Extreme isolation refers to conditions in prisons sometimes termed “supermax,” in which inmates are seen by staff or other inmates fewer than three times a day. These individuals are isolated in single cells, frequently do not talk with officers who deliver meals, recreate alone, and must be restrained when they leave the cell. This type of isolation generally is not found in jail settings, and even in maximum security facilities may apply to just one or two housing tiers. Generally inmates with serious mental health disabilities are, by policy or law, not housed under such conditions. Even for the most stable individual, these conditions may precipitate mental health or health difficulties, so daily contact by medical health staff and at least weekly contact with mental health staff is required.

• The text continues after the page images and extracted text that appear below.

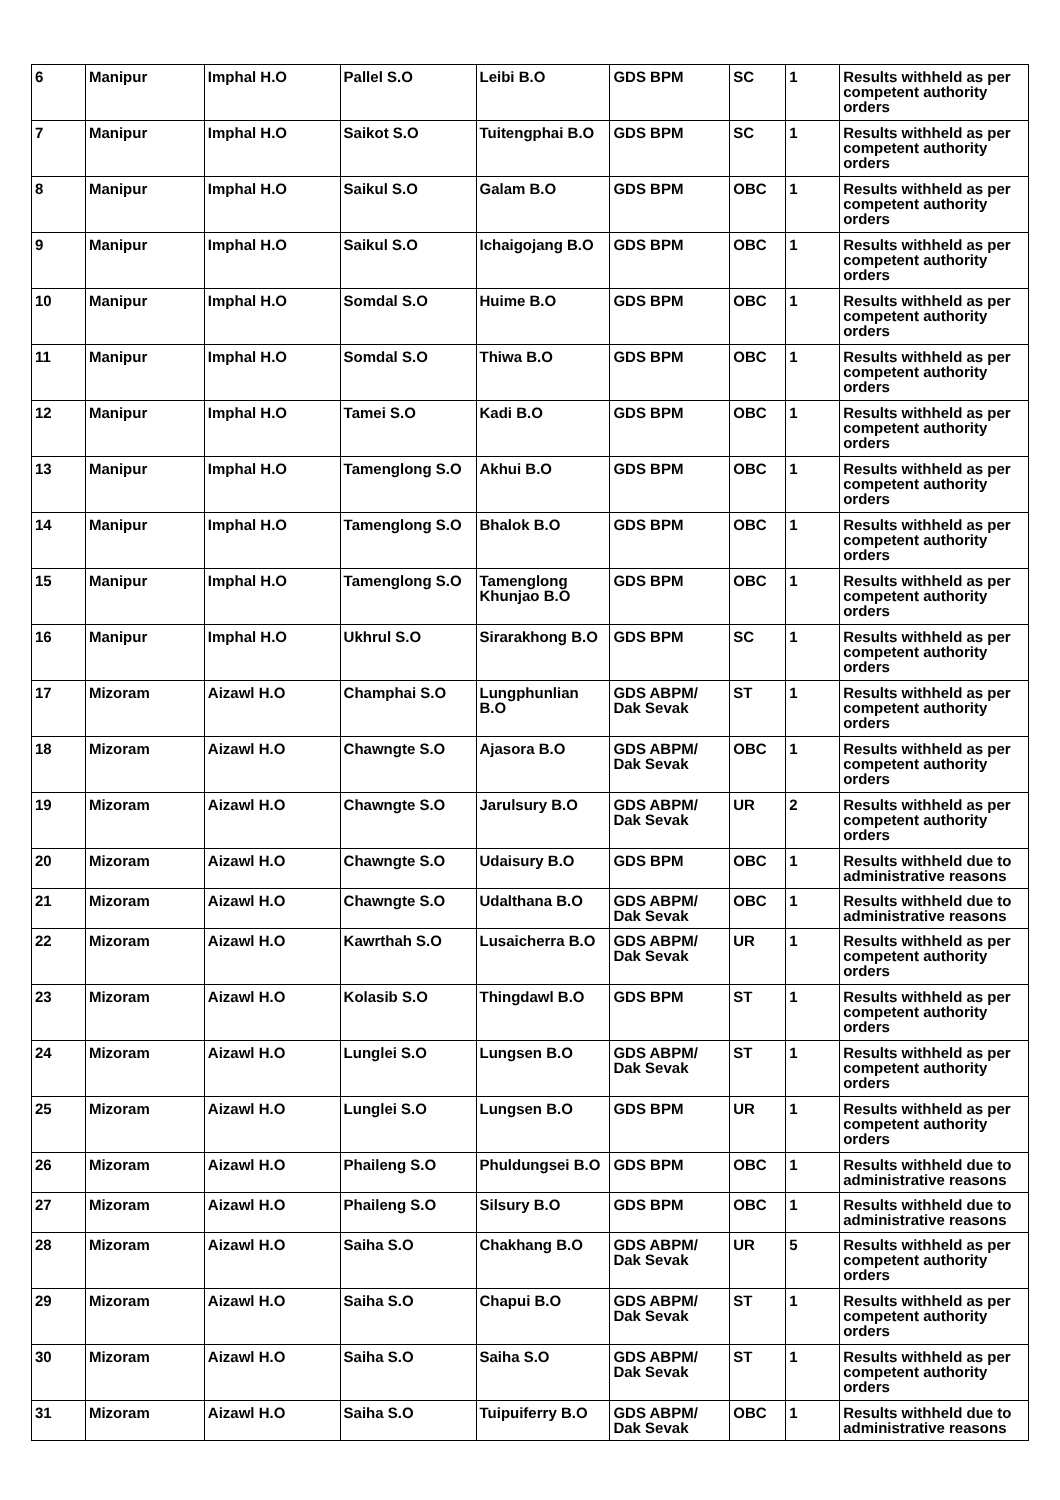| 6 | Manipur | Imphal H.O | Pallel S.O | Leibi B.O | GDS BPM | SC | 1 | Results withheld as per competent authority orders |
| 7 | Manipur | Imphal H.O | Saikot S.O | Tuitengphai B.O | GDS BPM | SC | 1 | Results withheld as per competent authority orders |
| 8 | Manipur | Imphal H.O | Saikul S.O | Galam B.O | GDS BPM | OBC | 1 | Results withheld as per competent authority orders |
| 9 | Manipur | Imphal H.O | Saikul S.O | Ichaigojang B.O | GDS BPM | OBC | 1 | Results withheld as per competent authority orders |
| 10 | Manipur | Imphal H.O | Somdal S.O | Huime B.O | GDS BPM | OBC | 1 | Results withheld as per competent authority orders |
| 11 | Manipur | Imphal H.O | Somdal S.O | Thiwa B.O | GDS BPM | OBC | 1 | Results withheld as per competent authority orders |
| 12 | Manipur | Imphal H.O | Tamei S.O | Kadi B.O | GDS BPM | OBC | 1 | Results withheld as per competent authority orders |
| 13 | Manipur | Imphal H.O | Tamenglong S.O | Akhui B.O | GDS BPM | OBC | 1 | Results withheld as per competent authority orders |
| 14 | Manipur | Imphal H.O | Tamenglong S.O | Bhalok B.O | GDS BPM | OBC | 1 | Results withheld as per competent authority orders |
| 15 | Manipur | Imphal H.O | Tamenglong S.O | Tamenglong Khunjao B.O | GDS BPM | OBC | 1 | Results withheld as per competent authority orders |
| 16 | Manipur | Imphal H.O | Ukhrul S.O | Sirarakhong B.O | GDS BPM | SC | 1 | Results withheld as per competent authority orders |
| 17 | Mizoram | Aizawl H.O | Champhai S.O | Lungphunlian B.O | GDS ABPM/ Dak Sevak | ST | 1 | Results withheld as per competent authority orders |
| 18 | Mizoram | Aizawl H.O | Chawngte S.O | Ajasora B.O | GDS ABPM/ Dak Sevak | OBC | 1 | Results withheld as per competent authority orders |
| 19 | Mizoram | Aizawl H.O | Chawngte S.O | Jarulsury B.O | GDS ABPM/ Dak Sevak | UR | 2 | Results withheld as per competent authority orders |
| 20 | Mizoram | Aizawl H.O | Chawngte S.O | Udaisury B.O | GDS BPM | OBC | 1 | Results withheld due to administrative reasons |
| 21 | Mizoram | Aizawl H.O | Chawngte S.O | Udalthana B.O | GDS ABPM/ Dak Sevak | OBC | 1 | Results withheld due to administrative reasons |
| 22 | Mizoram | Aizawl H.O | Kawrthah S.O | Lusaicherra B.O | GDS ABPM/ Dak Sevak | UR | 1 | Results withheld as per competent authority orders |
| 23 | Mizoram | Aizawl H.O | Kolasib S.O | Thingdawl B.O | GDS BPM | ST | 1 | Results withheld as per competent authority orders |
| 24 | Mizoram | Aizawl H.O | Lunglei S.O | Lungsen B.O | GDS ABPM/ Dak Sevak | ST | 1 | Results withheld as per competent authority orders |
| 25 | Mizoram | Aizawl H.O | Lunglei S.O | Lungsen B.O | GDS BPM | UR | 1 | Results withheld as per competent authority orders |
| 26 | Mizoram | Aizawl H.O | Phaileng S.O | Phuldungsei B.O | GDS BPM | OBC | 1 | Results withheld due to administrative reasons |
| 27 | Mizoram | Aizawl H.O | Phaileng S.O | Silsury B.O | GDS BPM | OBC | 1 | Results withheld due to administrative reasons |
| 28 | Mizoram | Aizawl H.O | Saiha S.O | Chakhang B.O | GDS ABPM/ Dak Sevak | UR | 5 | Results withheld as per competent authority orders |
| 29 | Mizoram | Aizawl H.O | Saiha S.O | Chapui B.O | GDS ABPM/ Dak Sevak | ST | 1 | Results withheld as per competent authority orders |
| 30 | Mizoram | Aizawl H.O | Saiha S.O | Saiha S.O | GDS ABPM/ Dak Sevak | ST | 1 | Results withheld as per competent authority orders |
| 31 | Mizoram | Aizawl H.O | Saiha S.O | Tuipuiferry B.O | GDS ABPM/ Dak Sevak | OBC | 1 | Results withheld due to administrative reasons |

Limited contact inmates, also in single cells, are most likely referred to by custody staff as being in “disciplinary segregation.” This type of isolation exists in a significant number of prisons and large jails. Under these conditions, health checks three time a week by medical or mental health staff should be able to identify developing problems and ensure access for health care.

The third category might best be called “separated” (from general population) but not segregated (from each other) and often is known as voluntary or administrative segregation. Prison inmates may serve their time in this setting, as opposed to being moved in and out of the unit. In jails, most segregation is characterized as this level. Here weekly health checks by medical or mental health staff assure free access and monitoring of health status.

Oral Care
Formerly, the prison version had one standard on oral care, P-36 Dental Care (essential), but the jail version had two, J-32 Oral Screening (essential) and J-40 Dental Treatment (important). In crafting the revision, we found that just one standard, now called Oral Care (J-E-06, P-E-06 [essential]) was the better method.

Oral care also is a continuum of services: screening for problems, education on good oral hygiene, a formal examination by a dentist and prioritized treatment that reflects professional practice guidelines. While time frames for these services differ in the jail and prison settings, related to the anticipated length of incarceration, the underlying principles remain the same. Oral services would be incomplete if these areas were not attended to. Addressing all aspects in one standard provides a more comprehensive picture of what and how care is accessed.

(This article first appeared in the Summer 2003 issue of CorrectCare.)